Breakpoint 1, 0x00000000085a9140 in kcbr_lost_get_lost_write_scns ()
(gdb) bt
#0 0x00000000085a9140 in kcbr_lost_get_lost_write_scns ()
#1 0x0000000001cf9c01 in kcbzibmlt ()
#2 0x0000000001ce2f29 in kcbzib ()
#3 0x0000000011e7f6e9 in kcbgtcr ()
#4 0x0000000011e366bd in ktrget2 ()
#5 0x00000000121d5ca7 in kdst_fetch0 ()
#6 0x00000000121e4f5a in kdstf000110100000000km ()

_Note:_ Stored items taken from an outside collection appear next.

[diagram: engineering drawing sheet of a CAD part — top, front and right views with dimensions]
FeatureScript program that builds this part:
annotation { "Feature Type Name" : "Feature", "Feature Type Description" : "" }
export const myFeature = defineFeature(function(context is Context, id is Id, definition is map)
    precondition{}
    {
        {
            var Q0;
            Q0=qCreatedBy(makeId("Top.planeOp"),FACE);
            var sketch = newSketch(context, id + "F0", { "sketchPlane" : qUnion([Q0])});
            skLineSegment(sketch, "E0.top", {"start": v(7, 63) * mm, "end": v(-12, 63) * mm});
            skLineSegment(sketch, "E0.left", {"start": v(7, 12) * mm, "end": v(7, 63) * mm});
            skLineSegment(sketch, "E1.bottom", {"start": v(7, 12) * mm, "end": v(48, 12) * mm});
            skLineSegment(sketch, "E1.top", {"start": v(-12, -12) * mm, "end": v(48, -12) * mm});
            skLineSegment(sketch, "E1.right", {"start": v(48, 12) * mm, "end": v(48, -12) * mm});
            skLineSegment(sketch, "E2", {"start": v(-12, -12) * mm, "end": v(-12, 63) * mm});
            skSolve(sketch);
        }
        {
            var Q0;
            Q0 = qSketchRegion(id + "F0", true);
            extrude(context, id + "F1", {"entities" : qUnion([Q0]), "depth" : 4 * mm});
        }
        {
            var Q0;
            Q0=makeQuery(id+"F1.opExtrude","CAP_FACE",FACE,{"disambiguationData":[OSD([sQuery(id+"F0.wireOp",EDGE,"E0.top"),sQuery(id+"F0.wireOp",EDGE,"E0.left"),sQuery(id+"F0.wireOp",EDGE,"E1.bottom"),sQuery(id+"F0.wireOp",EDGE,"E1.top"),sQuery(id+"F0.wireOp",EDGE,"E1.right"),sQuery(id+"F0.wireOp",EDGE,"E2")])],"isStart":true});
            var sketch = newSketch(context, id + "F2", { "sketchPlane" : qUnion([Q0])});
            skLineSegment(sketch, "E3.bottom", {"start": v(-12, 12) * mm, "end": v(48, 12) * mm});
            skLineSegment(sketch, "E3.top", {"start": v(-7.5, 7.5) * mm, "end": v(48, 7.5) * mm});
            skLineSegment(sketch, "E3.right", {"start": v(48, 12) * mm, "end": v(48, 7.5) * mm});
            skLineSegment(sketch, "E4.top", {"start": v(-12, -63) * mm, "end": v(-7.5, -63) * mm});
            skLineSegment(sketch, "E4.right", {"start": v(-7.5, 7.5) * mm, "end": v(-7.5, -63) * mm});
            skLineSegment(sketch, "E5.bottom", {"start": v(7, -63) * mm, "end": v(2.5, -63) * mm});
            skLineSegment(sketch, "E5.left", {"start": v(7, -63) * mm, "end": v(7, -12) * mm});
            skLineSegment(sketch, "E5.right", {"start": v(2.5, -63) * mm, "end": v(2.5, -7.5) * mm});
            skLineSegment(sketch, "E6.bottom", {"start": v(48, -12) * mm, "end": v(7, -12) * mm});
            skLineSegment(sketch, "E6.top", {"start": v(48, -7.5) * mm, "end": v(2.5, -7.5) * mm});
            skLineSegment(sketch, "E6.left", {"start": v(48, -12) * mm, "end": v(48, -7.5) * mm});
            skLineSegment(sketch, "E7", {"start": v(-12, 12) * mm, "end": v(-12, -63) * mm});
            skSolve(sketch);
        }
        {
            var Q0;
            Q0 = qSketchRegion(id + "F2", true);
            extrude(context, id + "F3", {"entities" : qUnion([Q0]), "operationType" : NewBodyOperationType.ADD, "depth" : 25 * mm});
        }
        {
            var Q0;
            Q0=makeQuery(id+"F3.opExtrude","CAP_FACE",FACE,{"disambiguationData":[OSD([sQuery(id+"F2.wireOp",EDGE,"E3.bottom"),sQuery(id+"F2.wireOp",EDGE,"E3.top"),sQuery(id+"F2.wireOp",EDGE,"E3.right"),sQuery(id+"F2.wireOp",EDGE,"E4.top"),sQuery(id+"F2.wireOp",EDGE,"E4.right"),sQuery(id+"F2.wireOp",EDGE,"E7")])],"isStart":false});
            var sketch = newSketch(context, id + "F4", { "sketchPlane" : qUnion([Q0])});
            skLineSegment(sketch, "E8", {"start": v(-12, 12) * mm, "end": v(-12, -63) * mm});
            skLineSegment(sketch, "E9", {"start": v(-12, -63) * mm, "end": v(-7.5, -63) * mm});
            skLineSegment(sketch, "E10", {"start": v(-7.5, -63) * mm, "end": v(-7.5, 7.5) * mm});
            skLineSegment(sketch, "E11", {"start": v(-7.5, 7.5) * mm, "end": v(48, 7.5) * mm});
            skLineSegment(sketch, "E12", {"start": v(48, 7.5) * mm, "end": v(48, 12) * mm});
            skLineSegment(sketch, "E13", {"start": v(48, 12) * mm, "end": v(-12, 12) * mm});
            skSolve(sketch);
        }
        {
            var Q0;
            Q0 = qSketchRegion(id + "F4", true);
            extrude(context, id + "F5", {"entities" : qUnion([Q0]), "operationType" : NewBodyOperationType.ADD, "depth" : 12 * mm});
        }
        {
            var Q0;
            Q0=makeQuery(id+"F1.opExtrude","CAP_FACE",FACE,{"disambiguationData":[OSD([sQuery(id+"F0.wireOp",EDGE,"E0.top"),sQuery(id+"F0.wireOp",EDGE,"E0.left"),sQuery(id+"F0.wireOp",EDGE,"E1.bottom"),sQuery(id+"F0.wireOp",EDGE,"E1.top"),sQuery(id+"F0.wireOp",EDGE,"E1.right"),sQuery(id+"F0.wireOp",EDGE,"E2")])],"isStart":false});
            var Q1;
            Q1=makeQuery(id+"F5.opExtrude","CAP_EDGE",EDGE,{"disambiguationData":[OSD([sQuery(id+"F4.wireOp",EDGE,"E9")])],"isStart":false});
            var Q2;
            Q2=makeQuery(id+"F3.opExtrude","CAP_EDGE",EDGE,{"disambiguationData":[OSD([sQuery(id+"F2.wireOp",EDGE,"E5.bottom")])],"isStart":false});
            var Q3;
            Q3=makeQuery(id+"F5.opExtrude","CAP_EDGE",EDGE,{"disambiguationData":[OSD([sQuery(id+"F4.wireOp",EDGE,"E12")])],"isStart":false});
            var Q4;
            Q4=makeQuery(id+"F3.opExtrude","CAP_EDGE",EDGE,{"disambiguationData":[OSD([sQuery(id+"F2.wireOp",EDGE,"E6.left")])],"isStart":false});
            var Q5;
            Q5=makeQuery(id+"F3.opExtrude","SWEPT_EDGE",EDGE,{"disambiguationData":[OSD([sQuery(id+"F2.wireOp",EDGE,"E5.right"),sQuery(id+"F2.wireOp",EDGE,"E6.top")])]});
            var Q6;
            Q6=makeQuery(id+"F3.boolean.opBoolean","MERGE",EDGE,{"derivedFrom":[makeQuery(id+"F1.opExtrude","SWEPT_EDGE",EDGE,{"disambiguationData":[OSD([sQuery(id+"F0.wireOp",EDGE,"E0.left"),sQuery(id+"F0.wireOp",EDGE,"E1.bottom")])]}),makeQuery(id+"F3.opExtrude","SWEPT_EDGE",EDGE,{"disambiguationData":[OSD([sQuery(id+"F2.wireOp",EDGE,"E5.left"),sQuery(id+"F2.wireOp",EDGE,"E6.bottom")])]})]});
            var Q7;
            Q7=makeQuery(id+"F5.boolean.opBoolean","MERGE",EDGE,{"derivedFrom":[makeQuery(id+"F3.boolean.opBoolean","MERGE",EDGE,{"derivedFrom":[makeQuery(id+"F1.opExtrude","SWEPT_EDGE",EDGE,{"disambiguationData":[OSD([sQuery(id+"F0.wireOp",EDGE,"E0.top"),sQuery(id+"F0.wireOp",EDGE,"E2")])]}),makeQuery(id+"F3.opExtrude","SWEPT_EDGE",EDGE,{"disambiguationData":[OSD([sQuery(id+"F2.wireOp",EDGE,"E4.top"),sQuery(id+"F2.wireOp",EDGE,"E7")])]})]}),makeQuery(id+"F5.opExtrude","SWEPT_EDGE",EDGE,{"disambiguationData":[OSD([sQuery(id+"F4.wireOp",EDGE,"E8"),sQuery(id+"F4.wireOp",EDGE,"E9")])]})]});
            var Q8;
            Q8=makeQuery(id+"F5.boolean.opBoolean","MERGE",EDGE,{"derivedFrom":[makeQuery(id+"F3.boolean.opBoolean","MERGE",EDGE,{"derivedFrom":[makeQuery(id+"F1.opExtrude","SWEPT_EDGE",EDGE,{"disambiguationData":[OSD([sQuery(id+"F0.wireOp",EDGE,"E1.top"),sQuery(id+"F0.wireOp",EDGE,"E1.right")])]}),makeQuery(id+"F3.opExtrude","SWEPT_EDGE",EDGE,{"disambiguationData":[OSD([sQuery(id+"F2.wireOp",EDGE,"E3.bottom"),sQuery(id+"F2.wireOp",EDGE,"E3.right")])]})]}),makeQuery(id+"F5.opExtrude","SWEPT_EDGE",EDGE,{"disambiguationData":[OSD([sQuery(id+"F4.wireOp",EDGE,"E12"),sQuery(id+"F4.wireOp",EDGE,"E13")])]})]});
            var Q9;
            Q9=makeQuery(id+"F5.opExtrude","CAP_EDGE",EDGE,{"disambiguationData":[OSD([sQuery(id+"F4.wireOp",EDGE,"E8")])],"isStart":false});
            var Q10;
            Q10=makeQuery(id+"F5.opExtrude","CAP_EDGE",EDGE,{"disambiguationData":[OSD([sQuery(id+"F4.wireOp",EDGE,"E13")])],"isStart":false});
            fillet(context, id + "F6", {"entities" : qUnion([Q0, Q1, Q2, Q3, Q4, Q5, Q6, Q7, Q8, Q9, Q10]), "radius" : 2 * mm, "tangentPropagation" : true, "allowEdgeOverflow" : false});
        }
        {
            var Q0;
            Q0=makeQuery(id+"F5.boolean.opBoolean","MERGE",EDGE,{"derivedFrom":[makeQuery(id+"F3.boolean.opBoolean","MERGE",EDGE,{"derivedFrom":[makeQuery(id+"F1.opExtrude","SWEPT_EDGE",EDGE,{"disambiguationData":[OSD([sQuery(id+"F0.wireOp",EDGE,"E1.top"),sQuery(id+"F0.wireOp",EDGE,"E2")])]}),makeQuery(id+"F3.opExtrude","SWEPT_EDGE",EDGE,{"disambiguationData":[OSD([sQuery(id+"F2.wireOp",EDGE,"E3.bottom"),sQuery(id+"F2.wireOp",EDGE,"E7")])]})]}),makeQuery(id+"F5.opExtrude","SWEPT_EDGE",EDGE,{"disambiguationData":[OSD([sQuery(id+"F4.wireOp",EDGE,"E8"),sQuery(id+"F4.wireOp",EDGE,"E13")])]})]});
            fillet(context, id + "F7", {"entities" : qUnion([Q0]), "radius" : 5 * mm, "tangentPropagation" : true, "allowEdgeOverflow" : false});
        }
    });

#7 0x00000000121d398e in kdsttgr ()
#8 0x000000001224d28f in qertbFetch ()
#9 0x00000000120340ef in opifch2 ()
#10 0x0000000002d8d033 in kpoal8 ()
#11 0x000000001203af9c in opiodr ()
#12 0x000000001230acf7 in ttcpip ()
#13 0x00000000026a5667 in opitsk ()
#14 0x00000000026aa27d in opiino ()
#15 0x000000001203af9c in opiodr ()
#16 0x00000000026a10a3 in opidrv ()
#17 0x00000000032a58af in sou2o ()
#18 0x0000000000d68047 in opimai_real ()
#19 0x00000000032b2667 in ssthrdmain ()
#20 0x0000000000d67e53 in main ()
Look at Frits Hoogland annotations for the signification and you will see that this is called during consistent reads -> input buffer.
So what?
This feature is interesting. Of course, we need to measure the overhead of this detection, but this additional storage of the SCN being implemented as any data block, benefits from all its efficiency: buffer cache, background writes by dbwr, protection by redo, backups,… These times, I see more and more databases installed on storage with fancy features, and admins playing with snapshot without really knowing whether it is consistent or not. This is the opposite of the ‘reliable’ and ‘keep it simple’ properties that we want for our data. For these environments, when I cannot convince the storage admins to forget about those features and rely on Data Guard on top of the simplest storage, then at least we have a way to protect us from failures in those layers.